I'll continue with the landing page design...

And as you can see, when it reached a fourth message (here the message #12), it outputs the rules itself, reminding itself how to behave. This keeps the rules fresh.

Message #8
(Reminder of our rules:
...
)

...
Message #12

(Reminder of our rules:
...
)

This small change made a huge difference. The LLM now had an external trigger—the message number—to cue the rule reminder.

After applying this technique, I returned to one of Claude’s common flaws:

modifying code when I merely ask a question (assuming I want a change).

I provided it with a set of policies along with the numbering trick to remind itself periodically:

I will now start a coding session with you.

Output the message number after each message without explicit instructions.

Output your message every other turn to remind everyone of the rules:

Rules: * If the user asks a question, just answer, never code. * Make sure you include the necessary logs.
If you forget to post these rules every 4th message, you are breaking the law.

When I tried asking again, it looked much better—it simply answered and even referenced the rules when needed.

We have seen the same behaviour in other models such as Openai GPT.

---

Why This Technique Matters

Using an external trigger like message numbering does more than just enforce rule reminders. It opens up possibilities for:

Periodic Summarization:
– Instead of: “Summarize the last 10 messages.” (which is unreliable)
– Use: “Message #20 (Summarize messages #11-#20)”
Scheduled API Calls:
– Instead of: “Call the weather API every hour.” (which is impossible)
– Use: “Message #30 (Call weather API: [timestamp])”
Contextual Reminders:
– Instead of: “Remember the user's preference for dark mode.” (prone to forgetting)
– Use: “Message #45 (User preference: dark mode. Apply to all future output.)”
Iterative Optimization:
– Instead of: “Improve this code.” (vague)
– Use: “Message #15 (Refactor code from Message #10 based on feedback in Message #12)”
Conditional Logic:
– Instead of: “If there is an error, output this error message.”
– Use: “Message #16 (Check Message #15. If there’s an error, then output: Error Message)”

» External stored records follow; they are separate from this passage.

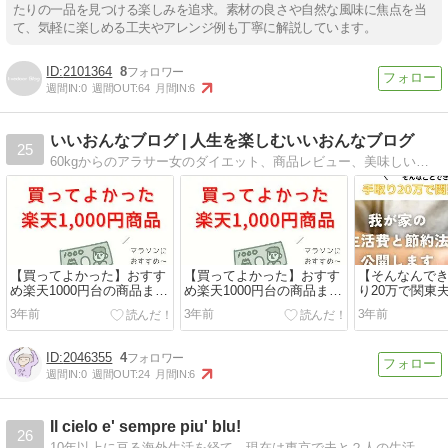
たりの一品を見つける楽しみを追求。素材の良さや自然な風味に焦点を当
て、気軽に楽しめる工夫やアレンジ例も丁寧に解説しています。
2101364
8
週間IN:
0
週間OUT:
64
月間IN:
6
いいおんなブログ | 人生を楽しむいいおんなブログ
25
60kgからのアラサー女のダイエット、商品レビュー、美味しいお店、旅行記、コラムなど
【買ってよかった】おすす
【買ってよかった】おすす
【そんなんで
め楽天1000円台の商品まと
め楽天1000円台の商品まと
り20万で関東
めたよ
めたよ
しの我が家の
3年前
3年前
3年前
節約方法を公
2046355
4
週間IN:
0
週間OUT:
24
月間IN:
6
Il cielo e' sempre piu' blu!
26
10年以上に亘る海外生活を経て、現在は東京で夫と２人の生活。Il cielo e' sempre piu' blu、空はいつも更に青い。上を向いて、前を向いて日々を生きようとする人間のあれこれを綴るブログ。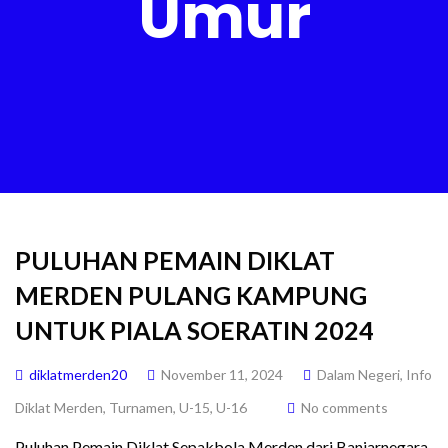
Umur
PULUHAN PEMAIN DIKLAT
MERDEN PULANG KAMPUNG
UNTUK PIALA SOERATIN 2024
diklatmerden20
November 11, 2024
Dalam Negeri
,
Info
Diklat Merden
,
Turnamen
,
U-15
,
U-16
No comments
Puluhan Pemain Diklat Sepakbola Merden dari Banjarnegara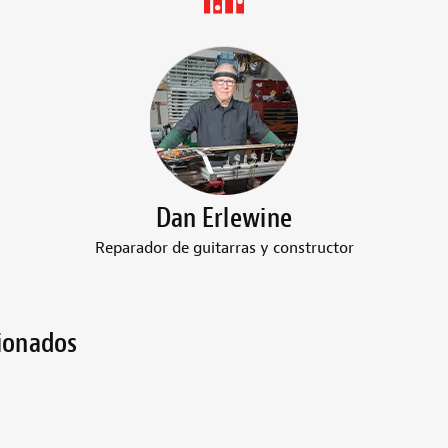
Dan Erlewine
Reparador de guitarras y constructor
cionados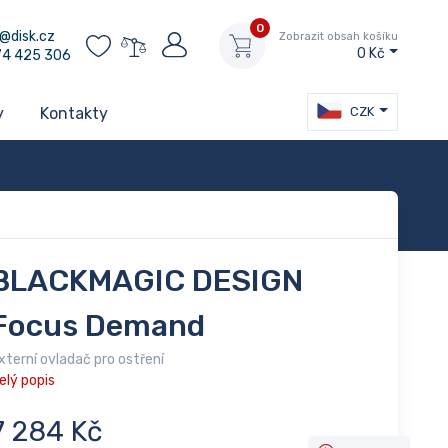
0
@disk.cz
Zobrazit obsah košíku
0 Kč
74 425 306
CZK
y
Kontakty
BLACKMAGIC DESIGN
Focus Demand
xterní ovladač pro ostření
elý popis
7 284 Kč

In essence, you can think of this as a sliding memory rather than a true long-term memory.

---

Other Potential Solutions

There are several advanced approaches to give LLMs a semblance of long-term memory. Here are a few options to consider:

Agentic Memory

There are great tools like letta (previously known as memgpt) that learn from conversations and insert the proper context or necessary information into the chat when it makes sense. For example, if you mention your country in an earlier conversation and later ask for a good restaurant nearby, it can include that detail automatically. This way, the LLM has more context without you having to repeat the information every time.

We could also provide the LLM with a list of rules and let the memory component inject them whenever we instruct the LLM to code according to those rules.

System Prompt

This isn’t necessarily a separate tool, but rather a part of the dialog with the LLM. If you have access to the system prompt (sometimes hidden from the user in Chatbots like ChatGPT ), you can inject these rules there.

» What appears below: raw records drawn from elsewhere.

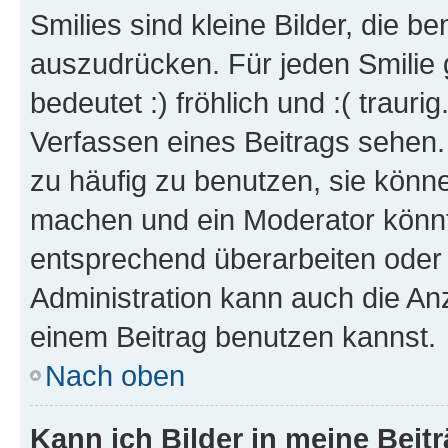
Smilies sind kleine Bilder, die 
auszudrücken. Für jeden Smilie 
bedeutet :) fröhlich und :( trauri
Verfassen eines Beitrags sehen. 
zu häufig zu benutzen, sie könne
machen und ein Moderator könnt
entsprechend überarbeiten oder 
Administration kann auch die Anz
einem Beitrag benutzen kannst.
Nach oben
Kann ich Bilder in meine Beit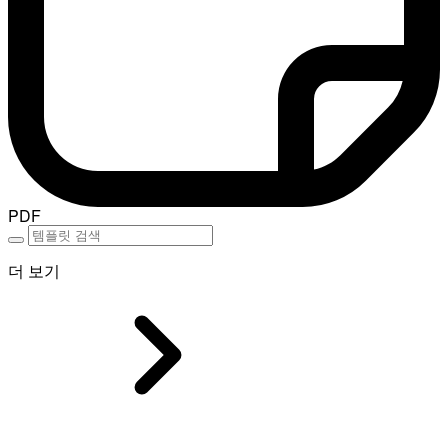
PDF
더 보기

This ensures that the LLM is aware of the rules with every completion.

However, it can also make the conversation longer than necessary—even when asking a simple question.

Customization

Some chatbots, like ChatGPT, offer customization options where you can provide specific instructions. Claude has something similar.

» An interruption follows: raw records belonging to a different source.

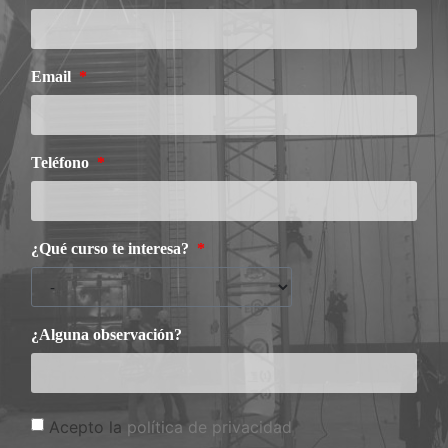
Email
Teléfono
¿Qué curso te interesa?
¿Alguna observación?
Acepto la
política de privacidad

You can use this feature to set a list of rules. However, as the dialogue continues, the LLM might eventually forget some of them. Also note that these settings are available only in the chat interface and not through the API.

---

Wrap-Up

The sliding memory prompt can improve the quality of the chat by ensuring that the LLM always has access to a fresh set of rules, or even access to the essence of previous long conversations by summarising them from time to time. The possibilities are endless. However, it is important to remember that this is only a workaround that tries to overcome the memory limitation of LLMs.